The drawings show an embodiment of the can seaming device of the present invention, with FIG. 1 being a plan view thereof, FIG. 2 being a front view of the seaming unit, and FIG. 3 being a side view. 1: seaming unit, 2: upper casing, 3: seaming chuck, 4: can support rotating plate, 5: lower casing, 6: can holder,
7: Unit frame, 8: Chuck holder,
10: Chuck stem, 11, 12: Gear, 1
3: Seaming chuck lifter cam follower, 14: Knock out pad, 15: Knock out pad holder, 16: Knock out pad drifter cam follower, 17: Upper inner guide roller, 18: Upper outer guide roller ,2
0: Can support rotating plate holder, 21: Spring,
22: Adjustment screw, 23, 24: Gear, 25, 2
6: Running roller, 27: Lower inner guide roller, 28: Lower outer guide roller, 30,3
1: Traction chain, 32: First seaming rail, 33: Forming groove, 34: Second seaming rail, 35: Seaming chuck drive rack, 36: Seaming chuck lifter cam, 3
7: Knockout pad drifter cam, 38: Upper inner guide, 39: Upper outer guide, 40: Can support rotating plate drive rack, 41: Endless track, 4
2: Lower inner guide, 43: Lower outer guide, 4
5: Can feed dog chain, 46: Can conveyance path, 47: Lid supply device, 48: Can lid supply conveyor, 49, 50: Chain sprocket, 51,
52: Chain support rail, 55: Can, 56: Can lid.

Claims (1)

[Scope of Claims] 1. A seaming chuck supported by a seaming chuck holder in an upper part so as to be movable up and down and freely rotatable, and a seaming chuck attached to the seaming chuck holder to move the seaming chuck up and down. a seaming chuck lifter cam follower, a can support rotary plate provided at a lower portion facing the seaming chuck, and a gear train for rotating the can support rotary plate.
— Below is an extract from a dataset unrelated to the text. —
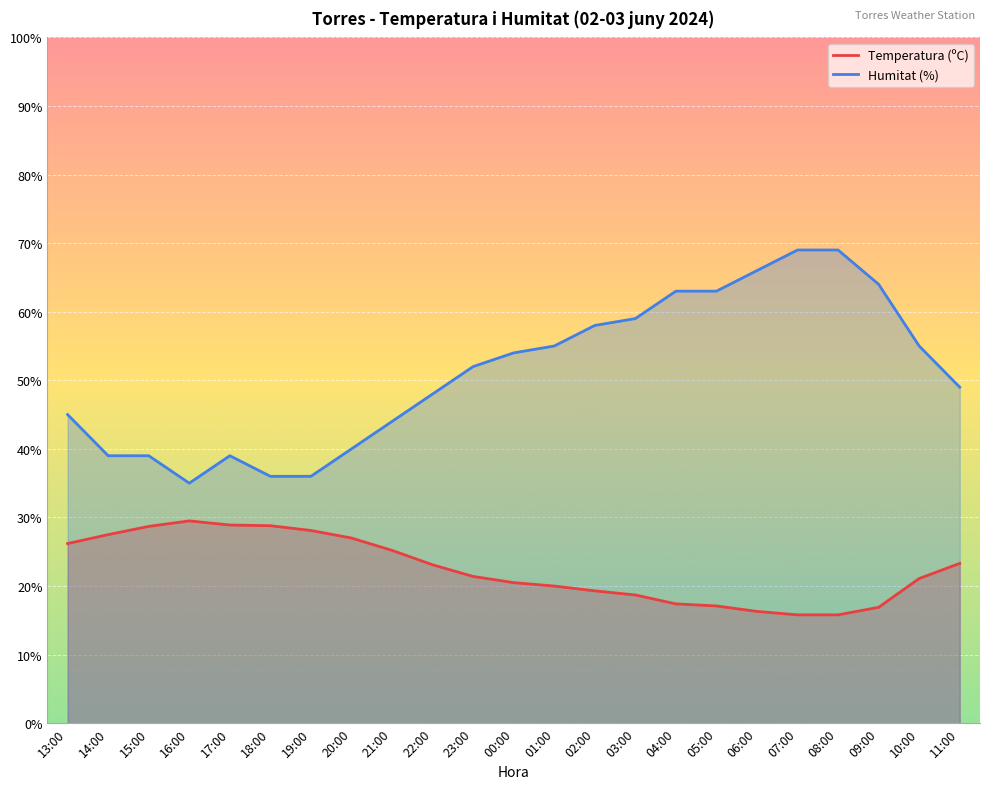

What is the total value across all series at 22:00?

71.1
A seaming unit connector formed by connecting a plurality of seaming units in an endless manner, an endless track having a linear track portion on which the seaming unit connector moves, and a can sandwiched by the seaming unit. a seaming rail disposed along the endless track in which a molded groove for engaging the seaming portion and seaming the can is formed;
a can supporting rotating plate driving rack disposed along the endless track so as to mesh with the can supporting rotating plate driving gear train; and a can supporting rotating plate driving rack disposed along the endless track so as to engage with the seaming chuck lifter cam follower. A linear can tightening machine characterized by being provided with a seaming chuck lifter cam and a seaming chuck lifter cam. 2. The seaming unit has a gear train for rotating the seaming chuck, and a seaming chuck driving rack meshing with the gear train is disposed along the endless track, and the seaming chuck is rotated by the seaming chuck. The linear can tightening machine according to claim 1, wherein the linear can tightening machine is forcibly driven to rotate in synchronization with the can supporting rotary plate.